Repeat, line for line, the entries below from the first line to the line containing "grad koji istovremeno", counting both ends.

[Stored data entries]
——

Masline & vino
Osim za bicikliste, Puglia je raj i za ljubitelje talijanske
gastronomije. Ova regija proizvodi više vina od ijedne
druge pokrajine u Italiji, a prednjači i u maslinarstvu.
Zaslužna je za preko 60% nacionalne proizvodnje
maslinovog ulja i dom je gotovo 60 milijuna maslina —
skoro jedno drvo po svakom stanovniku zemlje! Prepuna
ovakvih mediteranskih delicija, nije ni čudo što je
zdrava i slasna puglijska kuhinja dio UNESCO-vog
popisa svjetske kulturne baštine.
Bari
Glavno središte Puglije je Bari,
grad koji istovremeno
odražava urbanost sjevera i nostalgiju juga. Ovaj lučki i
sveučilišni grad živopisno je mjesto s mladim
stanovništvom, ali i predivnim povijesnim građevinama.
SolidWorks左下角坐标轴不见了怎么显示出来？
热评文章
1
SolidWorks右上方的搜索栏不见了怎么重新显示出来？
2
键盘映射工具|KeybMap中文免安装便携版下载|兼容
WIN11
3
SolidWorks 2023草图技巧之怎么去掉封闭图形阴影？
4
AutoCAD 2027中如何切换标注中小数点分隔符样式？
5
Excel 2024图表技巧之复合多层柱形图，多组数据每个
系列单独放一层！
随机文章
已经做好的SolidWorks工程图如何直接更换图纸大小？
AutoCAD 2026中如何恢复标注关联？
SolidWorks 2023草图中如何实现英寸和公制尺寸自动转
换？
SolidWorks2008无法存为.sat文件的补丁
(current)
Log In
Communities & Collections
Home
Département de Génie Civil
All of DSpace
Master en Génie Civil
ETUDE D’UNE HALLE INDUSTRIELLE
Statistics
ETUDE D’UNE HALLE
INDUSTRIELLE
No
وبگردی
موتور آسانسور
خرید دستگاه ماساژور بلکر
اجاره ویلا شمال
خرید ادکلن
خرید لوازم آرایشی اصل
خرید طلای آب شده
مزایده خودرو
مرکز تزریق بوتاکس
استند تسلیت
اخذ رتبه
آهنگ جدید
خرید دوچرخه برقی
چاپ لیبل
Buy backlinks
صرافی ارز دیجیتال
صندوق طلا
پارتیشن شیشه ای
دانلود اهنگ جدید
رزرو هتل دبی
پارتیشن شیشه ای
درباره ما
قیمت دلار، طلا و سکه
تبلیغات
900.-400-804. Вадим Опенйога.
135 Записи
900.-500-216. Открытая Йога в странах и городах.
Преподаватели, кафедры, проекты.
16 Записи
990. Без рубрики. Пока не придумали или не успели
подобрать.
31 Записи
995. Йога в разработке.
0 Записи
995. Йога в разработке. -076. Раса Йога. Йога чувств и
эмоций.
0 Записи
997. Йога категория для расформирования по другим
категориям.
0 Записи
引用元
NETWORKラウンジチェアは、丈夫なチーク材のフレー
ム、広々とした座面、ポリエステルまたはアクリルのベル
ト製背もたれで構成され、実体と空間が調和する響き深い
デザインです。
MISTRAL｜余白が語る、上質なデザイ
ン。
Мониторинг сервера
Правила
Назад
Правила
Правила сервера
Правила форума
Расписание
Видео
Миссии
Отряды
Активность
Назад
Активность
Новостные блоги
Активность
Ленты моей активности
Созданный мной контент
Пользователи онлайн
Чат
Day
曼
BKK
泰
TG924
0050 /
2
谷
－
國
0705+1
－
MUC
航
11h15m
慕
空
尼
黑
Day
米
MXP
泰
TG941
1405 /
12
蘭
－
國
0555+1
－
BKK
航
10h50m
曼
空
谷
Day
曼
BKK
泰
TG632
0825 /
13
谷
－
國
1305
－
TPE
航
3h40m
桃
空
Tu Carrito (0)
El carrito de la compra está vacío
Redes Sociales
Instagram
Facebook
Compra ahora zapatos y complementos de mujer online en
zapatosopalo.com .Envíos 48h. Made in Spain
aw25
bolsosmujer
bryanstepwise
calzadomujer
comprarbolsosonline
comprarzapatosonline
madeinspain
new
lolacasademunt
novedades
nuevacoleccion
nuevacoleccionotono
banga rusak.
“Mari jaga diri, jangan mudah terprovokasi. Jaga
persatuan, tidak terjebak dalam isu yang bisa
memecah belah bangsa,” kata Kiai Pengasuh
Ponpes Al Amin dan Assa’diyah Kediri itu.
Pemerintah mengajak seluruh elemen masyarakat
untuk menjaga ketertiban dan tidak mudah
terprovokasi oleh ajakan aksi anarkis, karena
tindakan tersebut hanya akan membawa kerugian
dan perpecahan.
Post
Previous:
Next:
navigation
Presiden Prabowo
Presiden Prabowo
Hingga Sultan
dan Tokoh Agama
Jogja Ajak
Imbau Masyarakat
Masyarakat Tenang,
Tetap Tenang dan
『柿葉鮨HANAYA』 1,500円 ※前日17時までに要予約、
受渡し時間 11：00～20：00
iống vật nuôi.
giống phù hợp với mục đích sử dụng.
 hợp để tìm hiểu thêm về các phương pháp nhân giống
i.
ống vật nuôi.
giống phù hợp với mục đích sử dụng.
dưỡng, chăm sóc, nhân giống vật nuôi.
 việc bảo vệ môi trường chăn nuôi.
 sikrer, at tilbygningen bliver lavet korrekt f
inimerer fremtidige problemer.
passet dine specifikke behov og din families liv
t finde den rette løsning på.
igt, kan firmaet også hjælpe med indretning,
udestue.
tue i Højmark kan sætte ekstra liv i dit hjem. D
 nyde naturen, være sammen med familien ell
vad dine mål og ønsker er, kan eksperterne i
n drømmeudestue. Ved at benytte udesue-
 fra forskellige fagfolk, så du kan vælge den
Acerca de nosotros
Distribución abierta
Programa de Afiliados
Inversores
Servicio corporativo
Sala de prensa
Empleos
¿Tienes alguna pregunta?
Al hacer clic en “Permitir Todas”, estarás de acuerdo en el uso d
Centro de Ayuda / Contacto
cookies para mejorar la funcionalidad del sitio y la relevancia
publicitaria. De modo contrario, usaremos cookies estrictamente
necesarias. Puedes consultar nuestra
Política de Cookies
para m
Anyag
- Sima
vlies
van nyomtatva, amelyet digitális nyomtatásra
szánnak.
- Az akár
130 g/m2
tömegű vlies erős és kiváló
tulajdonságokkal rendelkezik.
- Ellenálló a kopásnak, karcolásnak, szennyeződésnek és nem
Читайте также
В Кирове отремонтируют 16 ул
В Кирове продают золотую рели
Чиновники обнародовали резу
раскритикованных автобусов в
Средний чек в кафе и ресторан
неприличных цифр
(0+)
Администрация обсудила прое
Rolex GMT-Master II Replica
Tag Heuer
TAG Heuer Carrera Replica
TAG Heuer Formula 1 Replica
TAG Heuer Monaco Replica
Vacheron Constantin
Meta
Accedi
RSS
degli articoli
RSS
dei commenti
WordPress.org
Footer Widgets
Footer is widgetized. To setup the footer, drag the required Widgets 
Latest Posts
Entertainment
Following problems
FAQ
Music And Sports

——

RESPONSE FOR THIS EXERCISE:
Masline & vino
Osim za bicikliste, Puglia je raj i za ljubitelje talijanske
gastronomije. Ova regija proizvodi više vina od ijedne
druge pokrajine u Italiji, a prednjači i u maslinarstvu.
Zaslužna je za preko 60% nacionalne proizvodnje
maslinovog ulja i dom je gotovo 60 milijuna maslina —
skoro jedno drvo po svakom stanovniku zemlje! Prepuna
ovakvih mediteranskih delicija, nije ni čudo što je
zdrava i slasna puglijska kuhinja dio UNESCO-vog
popisa svjetske kulturne baštine.
Bari
Glavno središte Puglije je Bari,
grad koji istovremeno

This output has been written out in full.